身為半魔的虐食者,又是貝迦最有權勢的國師,居然悄悄溜進蒼晏盜取金核,這事兒怎么看怎么不對勁。
“金核在我們手中沒甚大用,充其量只是個法器,但在虐食者手里,或許……”賀靈川目光微閃,忽然道,“我們一旦確定霜葉的真實身份,就會發現,他的出身與他現在的權勢,存在嚴重的錯位。”
“津渡鬼母在靈虛眾只是個下位神,多數時候要聽命于更強大的天魔,沒有什么自主權;作為它在人間的孩子,霜葉在貝迦卻已經坐上國師大位,甚至斗倒了青陽,是靈虛城權勢地位最高的幾個人之一,連妖帝都很忌憚他。”
賀靈川認真道,“老實說,以那樣的出身能坐到這樣的位置上,霜葉絕不僅僅是才智驚人。貝迦朝堂的兇險復雜,超過爻國千倍,這些年妖帝和天神之間的矛盾又是越發激烈,霜葉夾在這二者之間還能游刃有余,公私兩不耽誤,我也挺佩服他。要知道,霜葉幾乎不可能得到妖帝的信任。”

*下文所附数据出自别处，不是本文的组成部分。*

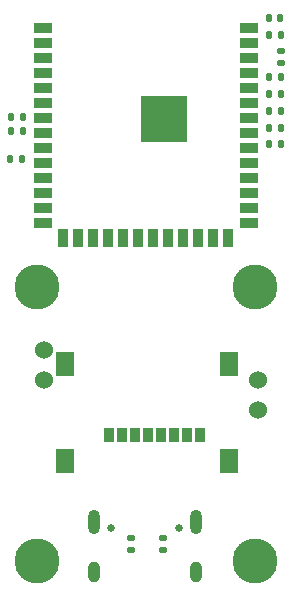
<source format=gbr>
%TF.GenerationSoftware,KiCad,Pcbnew,9.0.5*%
%TF.CreationDate,2025-11-05T17:03:25-05:00*%
%TF.ProjectId,flight-computer,666c6967-6874-42d6-936f-6d7075746572,rev?*%
%TF.SameCoordinates,Original*%
%TF.FileFunction,Soldermask,Bot*%
%TF.FilePolarity,Negative*%
%FSLAX46Y46*%
G04 Gerber Fmt 4.6, Leading zero omitted, Abs format (unit mm)*
G04 Created by KiCad (PCBNEW 9.0.5) date 2025-11-05 17:03:25*
%MOMM*%
%LPD*%
G01*
G04 APERTURE LIST*
G04 Aperture macros list*
%AMRoundRect*
0 Rectangle with rounded corners*
0 $1 Rounding radius*
0 $2 $3 $4 $5 $6 $7 $8 $9 X,Y pos of 4 corners*
0 Add a 4 corners polygon primitive as box body*
4,1,4,$2,$3,$4,$5,$6,$7,$8,$9,$2,$3,0*
0 Add four circle primitives for the rounded corners*
1,1,$1+$1,$2,$3*
1,1,$1+$1,$4,$5*
1,1,$1+$1,$6,$7*
1,1,$1+$1,$8,$9*
0 Add four rect primitives between the rounded corners*
20,1,$1+$1,$2,$3,$4,$5,0*
20,1,$1+$1,$4,$5,$6,$7,0*
20,1,$1+$1,$6,$7,$8,$9,0*
20,1,$1+$1,$8,$9,$2,$3,0*%
G04 Aperture macros list end*
%ADD10C,1.524000*%
%ADD11O,1.000000X1.800000*%
%ADD12O,1.000000X2.100000*%
%ADD13C,0.650000*%
%ADD14C,3.800000*%
%ADD15RoundRect,0.140000X0.140000X0.170000X-0.140000X0.170000X-0.140000X-0.170000X0.140000X-0.170000X0*%
%ADD16RoundRect,0.135000X0.135000X0.185000X-0.135000X0.185000X-0.135000X-0.185000X0.135000X-0.185000X0*%
%ADD17RoundRect,0.135000X-0.135000X-0.185000X0.135000X-0.185000X0.135000X0.185000X-0.135000X0.185000X0*%
%ADD18RoundRect,0.135000X-0.185000X0.135000X-0.185000X-0.135000X0.185000X-0.135000X0.185000X0.135000X0*%
%ADD19RoundRect,0.140000X-0.170000X0.140000X-0.170000X-0.140000X0.170000X-0.140000X0.170000X0.140000X0*%
%ADD20R,1.498600X2.006600*%
%ADD21R,0.812800X1.193800*%
%ADD22C,0.600000*%
%ADD23R,3.900000X3.900000*%
%ADD24R,1.500000X0.900000*%
%ADD25R,0.900000X1.500000*%
G04 APERTURE END LIST*
D10*
%TO.C,J6*%
X154281895Y-111071655D03*
X154281895Y-113611655D03*
%TD*%
%TO.C,J3*%
X136106895Y-111111555D03*
X136106895Y-108571555D03*
%TD*%
D11*
%TO.C,J5*%
X148981895Y-127321555D03*
D12*
X148981895Y-123141555D03*
D11*
X140341895Y-127321555D03*
D12*
X140341895Y-123141555D03*
D13*
X147551895Y-123641555D03*
X141771895Y-123641555D03*
%TD*%
D14*
%TO.C,H2*%
X153982000Y-103200000D03*
%TD*%
%TO.C,H4*%
X153982000Y-126450000D03*
%TD*%
%TO.C,H1*%
X135582000Y-103200000D03*
%TD*%
%TO.C,H3*%
X135582000Y-126450000D03*
%TD*%
D15*
%TO.C,C5*%
X155201895Y-80446555D03*
X156161895Y-80446555D03*
%TD*%
D16*
%TO.C,R14*%
X155171895Y-88346555D03*
X156191895Y-88346555D03*
%TD*%
D17*
%TO.C,R11*%
X134401895Y-90046555D03*
X133381895Y-90046555D03*
%TD*%
%TO.C,R1*%
X156191895Y-81846555D03*
X155171895Y-81846555D03*
%TD*%
D18*
%TO.C,R4*%
X143481895Y-125506555D03*
X143481895Y-124486555D03*
%TD*%
D16*
%TO.C,R12*%
X155171895Y-85446555D03*
X156191895Y-85446555D03*
%TD*%
D17*
%TO.C,R7*%
X134381895Y-88846555D03*
X133361895Y-88846555D03*
%TD*%
D19*
%TO.C,C3*%
X156181895Y-84226555D03*
X156181895Y-83266555D03*
%TD*%
D20*
%TO.C,J4*%
X137936895Y-109770255D03*
X137936895Y-117970256D03*
X151826895Y-109770255D03*
X151826895Y-117970256D03*
D21*
X149356895Y-115770256D03*
X148256895Y-115770256D03*
X147156894Y-115770256D03*
X146056894Y-115770256D03*
X144956896Y-115770256D03*
X143856896Y-115770256D03*
X142756895Y-115770256D03*
X141656895Y-115770256D03*
%TD*%
D16*
%TO.C,R8*%
X155171895Y-91146555D03*
X156191895Y-91146555D03*
%TD*%
D17*
%TO.C,R6*%
X134291895Y-92346555D03*
X133271895Y-92346555D03*
%TD*%
D22*
%TO.C,U2*%
X144867600Y-88300000D03*
X144867600Y-89700000D03*
X145567600Y-87600000D03*
X145567600Y-89000000D03*
X145567600Y-90400000D03*
X146267600Y-88300000D03*
D23*
X146267600Y-89000000D03*
D22*
X146267600Y-89700000D03*
X146967600Y-87600000D03*
X146967600Y-89000000D03*
X146967600Y-90400000D03*
X147667600Y-88300000D03*
X147667600Y-89700000D03*
D24*
X136017600Y-81280000D03*
X136017600Y-82550000D03*
X136017600Y-83820000D03*
X136017600Y-85090000D03*
X136017600Y-86360000D03*
X136017600Y-87630000D03*
X136017600Y-88900000D03*
X136017600Y-90170000D03*
X136017600Y-91440000D03*
X136017600Y-92710000D03*
X136017600Y-93980000D03*
X136017600Y-95250000D03*
X136017600Y-96520000D03*
X136017600Y-97790000D03*
D25*
X137782600Y-99040000D03*
X139052600Y-99040000D03*
X140322600Y-99040000D03*
X141592600Y-99040000D03*
X142862600Y-99040000D03*
X144132600Y-99040000D03*
X145402600Y-99040000D03*
X146672600Y-99040000D03*
X147942600Y-99040000D03*
X149212600Y-99040000D03*
X150482600Y-99040000D03*
X151752600Y-99040000D03*
D24*
X153517600Y-97790000D03*
X153517600Y-96520000D03*
X153517600Y-95250000D03*
X153517600Y-93980000D03*
X153517600Y-92710000D03*
X153517600Y-91440000D03*
X153517600Y-90170000D03*
X153517600Y-88900000D03*
X153517600Y-87630000D03*
X153517600Y-86360000D03*
X153517600Y-85090000D03*
X153517600Y-83820000D03*
X153517600Y-82550000D03*
X153517600Y-81280000D03*
%TD*%
D16*
%TO.C,R13*%
X155171895Y-86846555D03*
X156191895Y-86846555D03*
%TD*%
%TO.C,R15*%
X155171895Y-89746555D03*
X156191895Y-89746555D03*
%TD*%
D18*
%TO.C,R5*%
X146231895Y-125506555D03*
X146231895Y-124486555D03*
%TD*%
M02*

</source>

在靈虛城的洶涌暗流中弄潮,只有親歷過的人才知道有多恐怖。
“有啥子用?霜葉也只能在人間耀武揚威,哪敢在天神面前呲個牙?”血魔桀桀笑道,“津渡鬼崽的性命與其母綁定,霜葉再厲害,津渡鬼母一旦死亡,他也得飲恨而終。”
“母賤而子貴,想必是霜葉最大的痛點。”
血魔贊同:“嘿嘿,換誰不痛?”
“努力半生,權勢快到人間顛峰,性命卻系于人手的感覺,一定糟糕透頂。”賀靈川沉吟,“草繩系不住雄獅,我若是霜葉,一定不甘心向命運低頭。我有預感,霜葉利用金核做出來的事,天魔一定不會喜歡。”
“天魔不喜歡,我就高興了。”他微微一笑,“所以,那枚金核真不妨給他。然后,就拭目以待吧。”
血魔哼了兩聲:
“霜葉不僅拿到了金核,還給韋安城造成這么多麻煩,又借機觀察到蒼晏的應變之能,可以綜合評估蒼晏的整體實力,可謂一石三鳥、滿載而歸啊!我們僅僅就換回一個‘陽關道’的消息,感覺真不劃算。”
“見別人拿的好處多了,就痛心疾首,你真不愧是血魔。”這貨活了幾千年,怎么還這樣幼稚?賀靈川笑道,“其實?隱神君和‘陽關道’的消息,不管我是否同意交換金核,霜葉都會想辦法透露給我。所以,這消息也不能算作是交換得來的。”
“那不是一個好處都沒了?”血魔悶悶道,“他咋知道你會親來?”
“他不知道。但既然有這個機會,他就把自認為我該知道的情報,都告訴我。”霜葉這種人,也是純正的機會主義者。
血魔不爽:“那我們虧了。”
霜葉占便宜了。
“你總計較別人的得失作甚?”容易心理不平衡,“人管好自己就行,得學會算好自己的賬。”